No Hospital Alemão Oswaldo Cruz, o investimento em capacitação também é prioridade. “Criamos dashboards para cada unidade de negócio, reunindo indicadores de produção, finanças, qualidade e segurança, recursos humanos e gestão. Esses painéis apresentam informações atualizadas em tempo real, de forma visual e acessível, para apoiar nossos gestores em suas decisões”, detalha Oliveira.
Além disso, a instituição promove treinamentos focados em indicadores de desempenho e no uso de ferramentas de análise — como o Self-Service BI — que permitem que as equipes desenvolvam autonomia na geração e interpretação de relatórios.
“Esse trabalho fortalece a nossa cultura analítica, promove autonomia e contribui para que dados se transformem em ações concretas que impactem positivamente a jornada do paciente”, ressalta o executivo. O hospital também estruturou uma estratégia de integração de dados, reunindo informações clínicas, operacionais e financeiras em um repositório centralizado.
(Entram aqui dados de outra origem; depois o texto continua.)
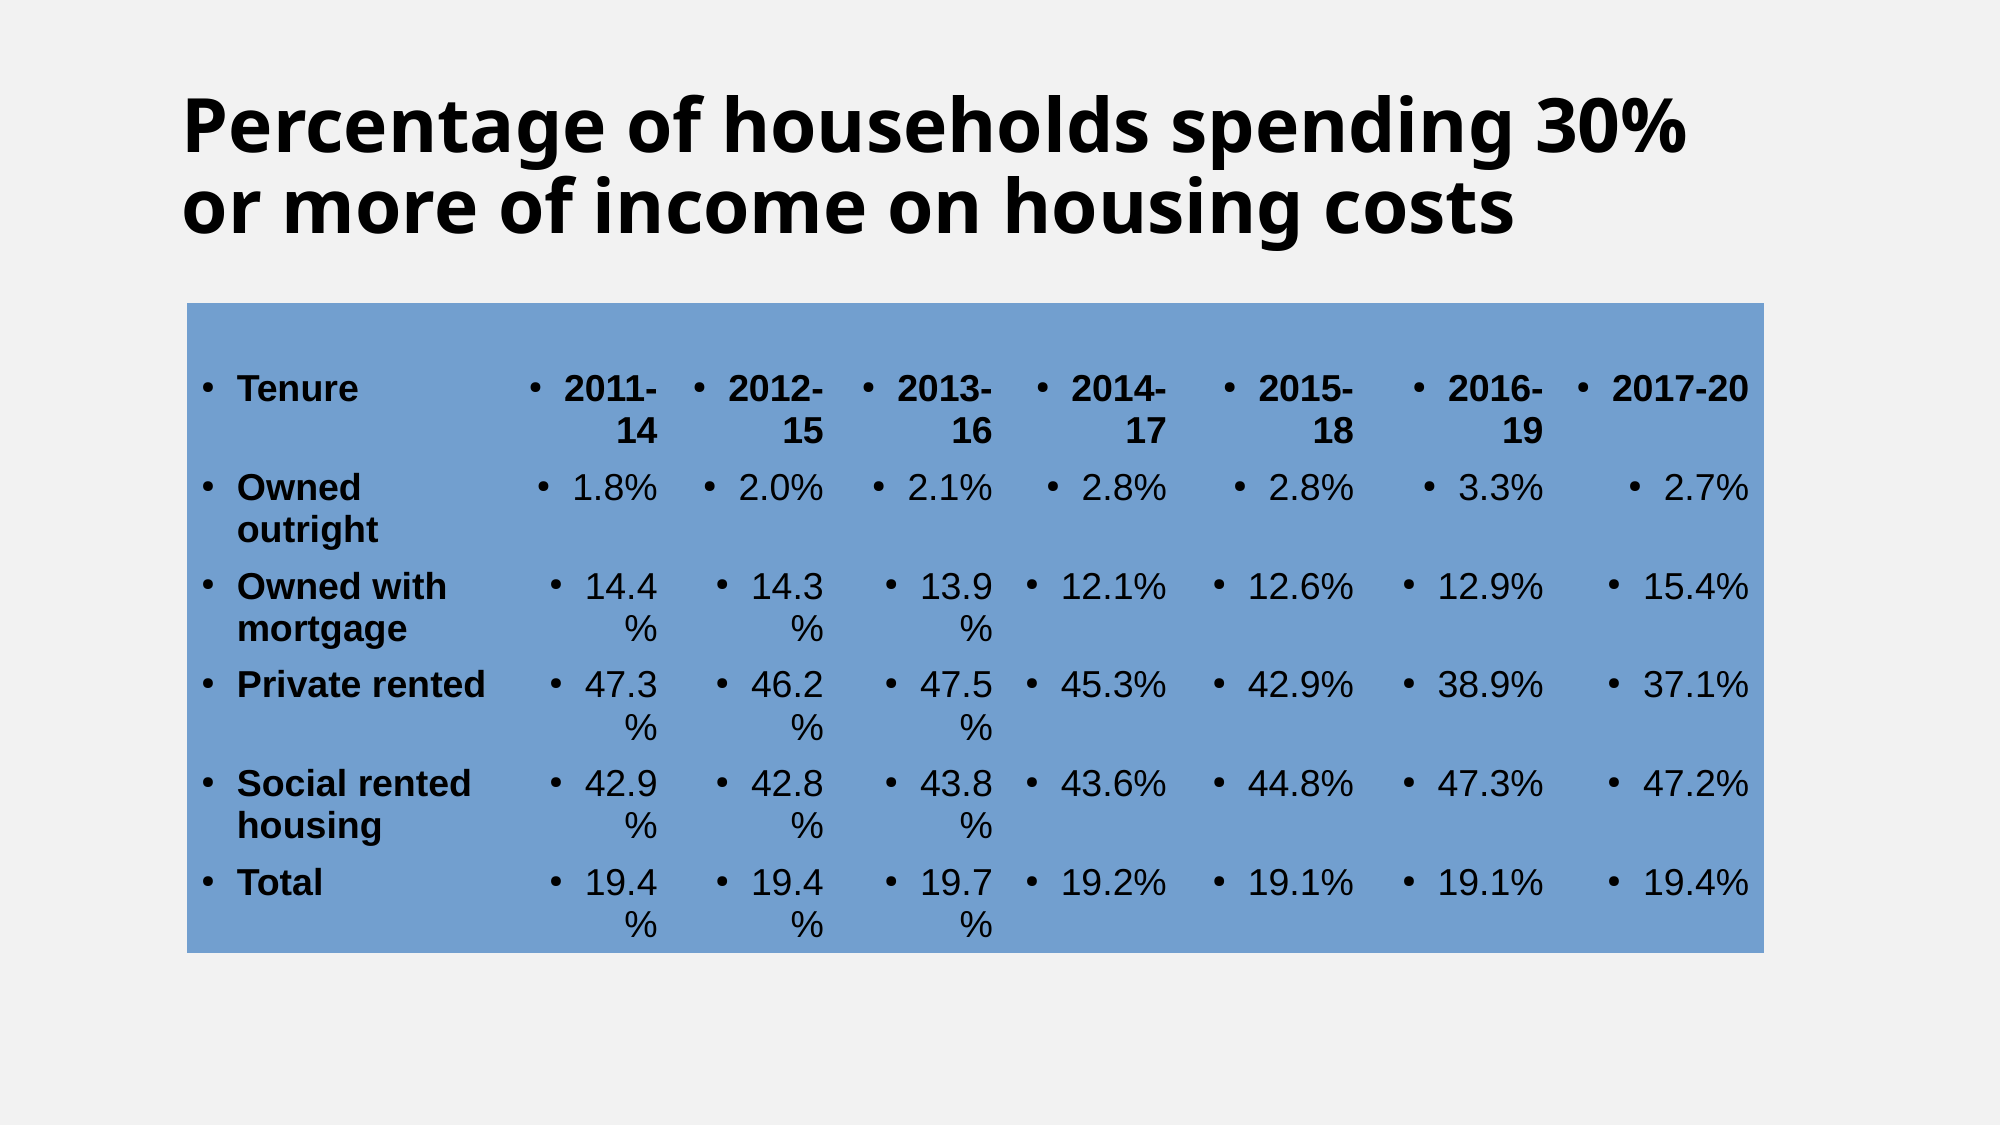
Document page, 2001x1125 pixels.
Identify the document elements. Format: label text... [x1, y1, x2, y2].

table_cell 37.1% [1558, 657, 1764, 755]
table_cell 2.0% [672, 459, 839, 558]
table_cell 2.1% [839, 459, 1007, 558]
table_cell 2014-17 [1007, 360, 1182, 459]
table_cell 2.8% [1182, 459, 1369, 558]
table_cell 45.3% [1007, 657, 1182, 755]
table_cell Social rented housing [187, 755, 509, 854]
table_header [1558, 303, 1764, 360]
table_header [1182, 303, 1369, 360]
table_cell 2013-16 [839, 360, 1007, 459]
table_cell 46.2% [672, 657, 839, 755]
table_cell 43.8% [839, 755, 1007, 854]
table_cell 2.7% [1558, 459, 1764, 558]
table_cell Private rented [187, 657, 509, 755]
table_cell 19.4% [672, 854, 839, 953]
table_cell 14.3% [672, 558, 839, 657]
table_cell 47.5% [839, 657, 1007, 755]
table_cell 19.4% [1558, 854, 1764, 953]
table_cell 38.9% [1369, 657, 1558, 755]
table_cell 47.2% [1558, 755, 1764, 854]
table_cell 12.6% [1182, 558, 1369, 657]
table_cell 44.8% [1182, 755, 1369, 854]
table_cell Owned outright [187, 459, 509, 558]
table_cell 42.9% [1182, 657, 1369, 755]
table_cell 1.8% [509, 459, 672, 558]
table_cell 19.7% [839, 854, 1007, 953]
table_cell 2016-19 [1369, 360, 1558, 459]
table_cell 14.4% [509, 558, 672, 657]
table_header [187, 303, 1007, 360]
table_cell 19.1% [1182, 854, 1369, 953]
table_cell 42.8% [672, 755, 839, 854]
table_cell 19.1% [1369, 854, 1558, 953]
table_cell 2017-20 [1558, 360, 1764, 459]
table_header [1369, 303, 1558, 360]
table_cell 47.3% [1369, 755, 1558, 854]
table_cell 2012-15 [672, 360, 839, 459]
table_cell 15.4% [1558, 558, 1764, 657]
table_cell Owned with mortgage [187, 558, 509, 657]
table_cell 19.4% [509, 854, 672, 953]
table_cell 2.8% [1007, 459, 1182, 558]
table_cell 13.9% [839, 558, 1007, 657]
table_header [1007, 303, 1182, 360]
table_cell 2011-14 [509, 360, 672, 459]
table_cell 3.3% [1369, 459, 1558, 558]
table_cell 19.2% [1007, 854, 1182, 953]
table_cell 47.3% [509, 657, 672, 755]
table_cell 2015-18 [1182, 360, 1369, 459]
table_cell 43.6% [1007, 755, 1182, 854]
table_cell 42.9% [509, 755, 672, 854]
table_cell Tenure [187, 360, 509, 459]
table_cell 12.1% [1007, 558, 1182, 657]
table_cell 12.9% [1369, 558, 1558, 657]
table_cell Total [187, 854, 509, 953]
title Percentage of households spending 30% or more of income on housing costs [166, 59, 1786, 278]
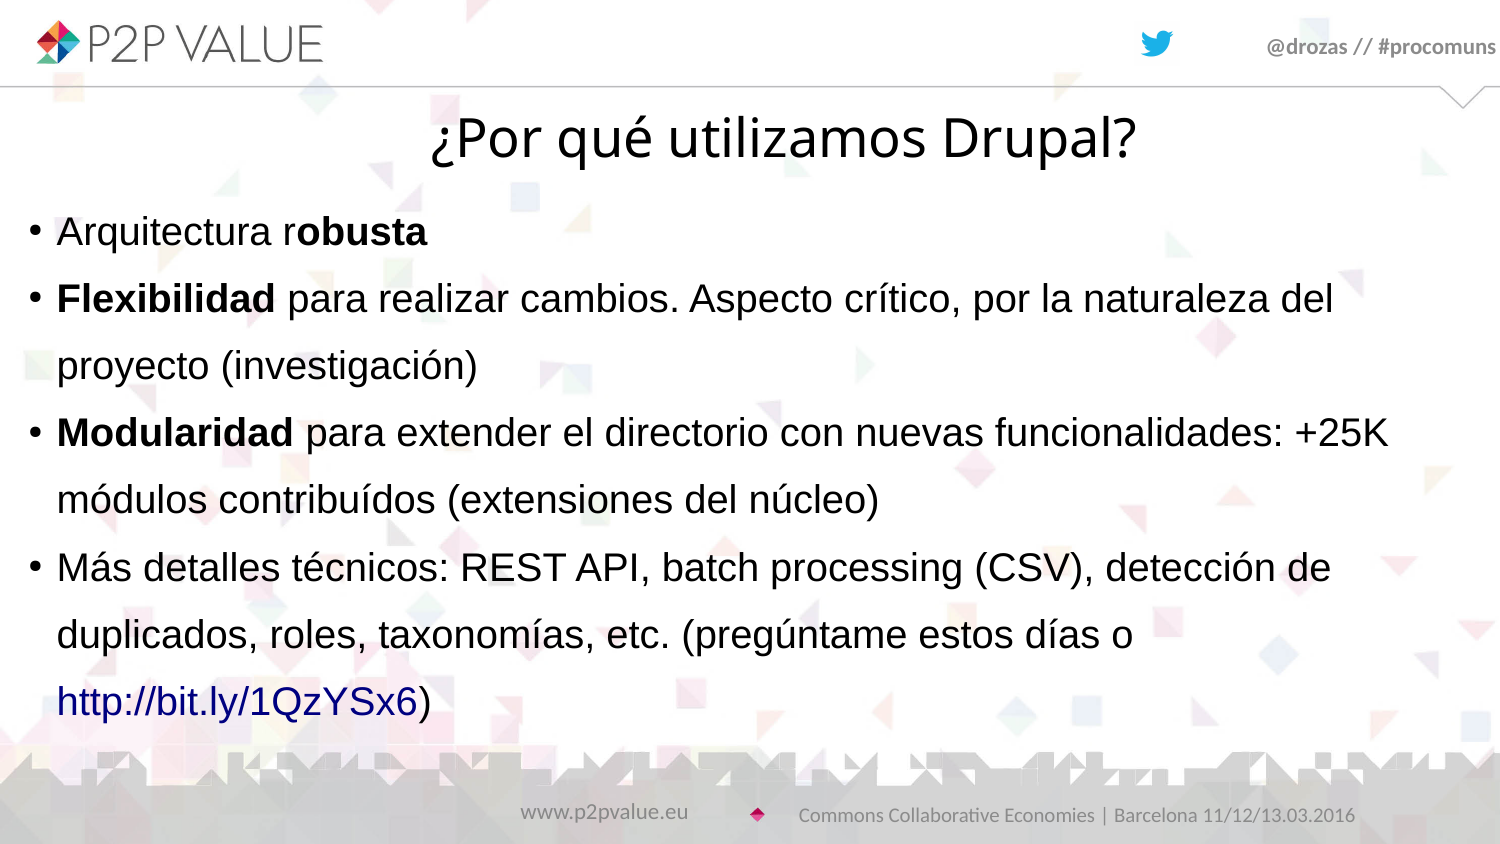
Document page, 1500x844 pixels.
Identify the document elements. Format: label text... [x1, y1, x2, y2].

subtitle Arquitectura robusta Flexibilidad para realizar cambios. Aspecto crítico, por la naturaleza del proyecto (investigación) Modularidad para extender el directorio con nuevas funcionalidades: +25K módulos contribuídos (extensiones del núcleo) Más detalles técnicos: REST API, batch processing (CSV), detección de duplicados, roles, taxonomías, etc. (pregúntame estos días o http://bit.ly/1QzYSx6) [15, 180, 1496, 736]
picture [0, 0, 1500, 844]
text_box www.p2pvalue.eu [514, 790, 733, 830]
text_box Commons Collaborative Economies | Barcelona 11/12/13.03.2016 [785, 791, 1500, 837]
title ¿Por qué utilizamos Drupal? [324, 92, 1246, 180]
text_box @drozas // #procomuns [1169, 15, 1500, 76]
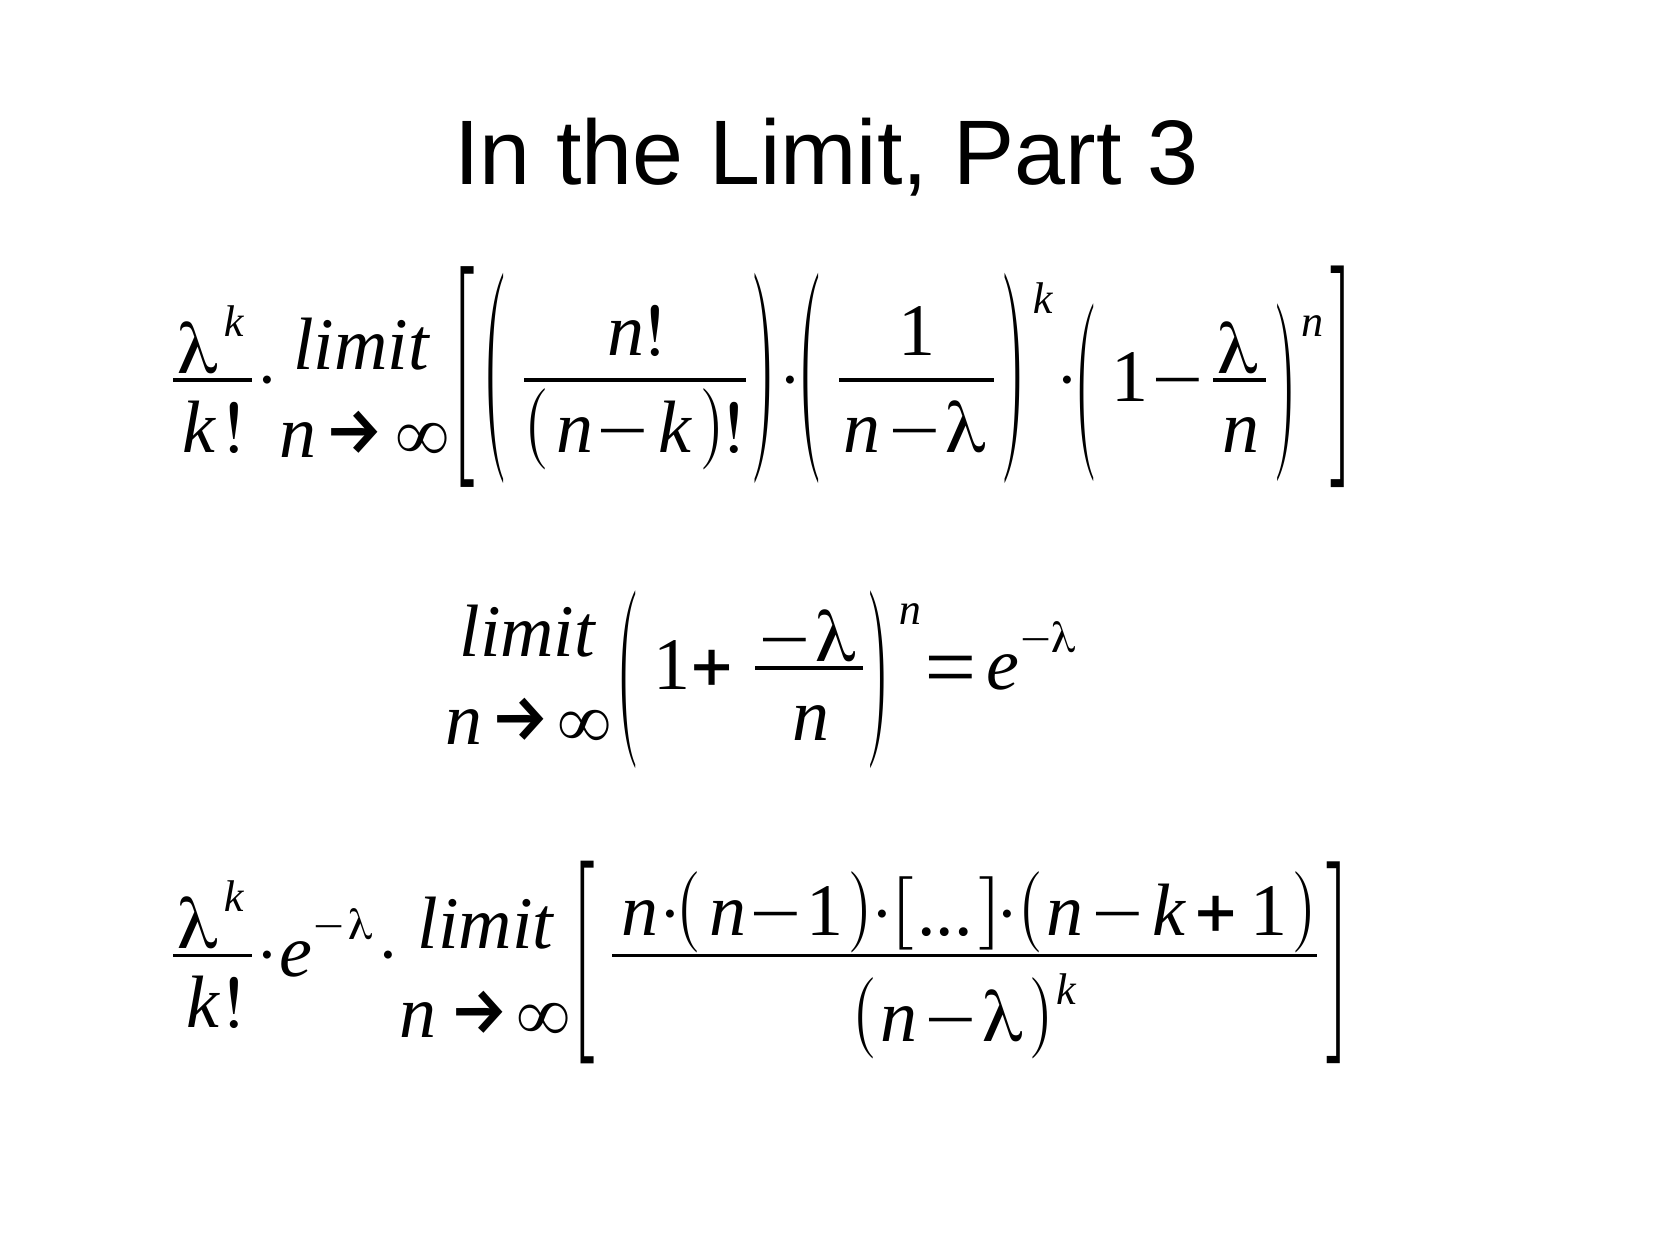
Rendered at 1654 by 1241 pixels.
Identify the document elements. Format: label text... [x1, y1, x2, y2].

chart [149, 262, 1375, 1067]
title In the Limit, Part 3 [82, 49, 1571, 257]
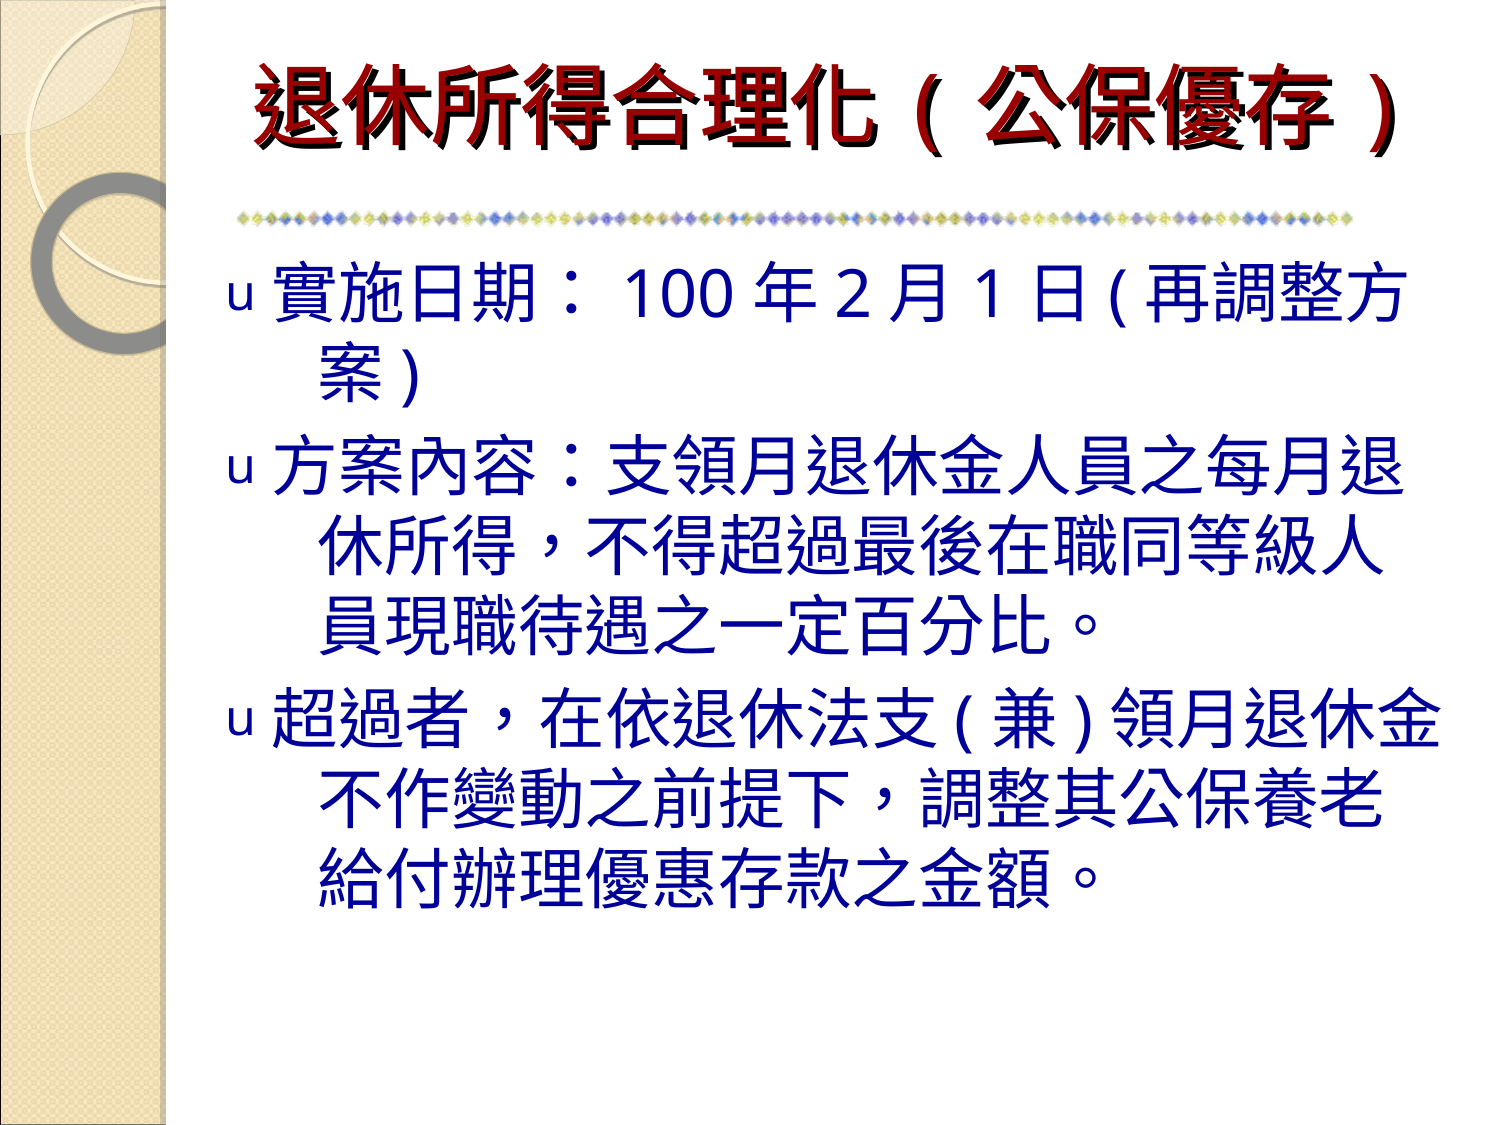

“Na prática, reunimos informações clínicas, operacionais e financeiras em um repositório centralizado, que dá suporte a painéis e ferramentas de acompanhamento em tempo real. Isso nos permite visualizar o perfil dos pacientes internados por unidade; monitorar taxas de ocupação, disponibilidade de leitos e previsão de altas; e relacionar custos assistenciais com indicadores de produção e qualidade”, evidencia.
Costa ressalta que o conhecimento deve ser estimulado tanto por treinamentos quanto por rituais de experimentação prática, como as chamadas “reuniões de produção”, que analisam metas e desempenhos de diferentes setores. “Esses rituais de análise de dados, realizados de forma compartilhada e organizada dentro da instituição, funcionam muito bem”, afirma.
No Grupo Sabin, as iniciativas incluem dashboards automatizados, uso de inteligência artificial generativa para suporte à análise de dados, treinamentos, workshops e ações voltadas ao incentivo ao pensamento analítico em todas as áreas.
Nathália, do CBEXS, deixa um conselho aos profissionais que desejam se preparar para liderar na era da inteligência de dados.
“Busque desenvolver competências analíticas, sim — mas também cuide da sua capacidade de comunicação, da gestão de pessoas e da leitura crítica do sistema de saúde como um todo. A era da inteligência de dados exige líderes que saibam fazer perguntas melhores, interpretar padrões com ética e tomar decisões com base em múltiplas dimensões.”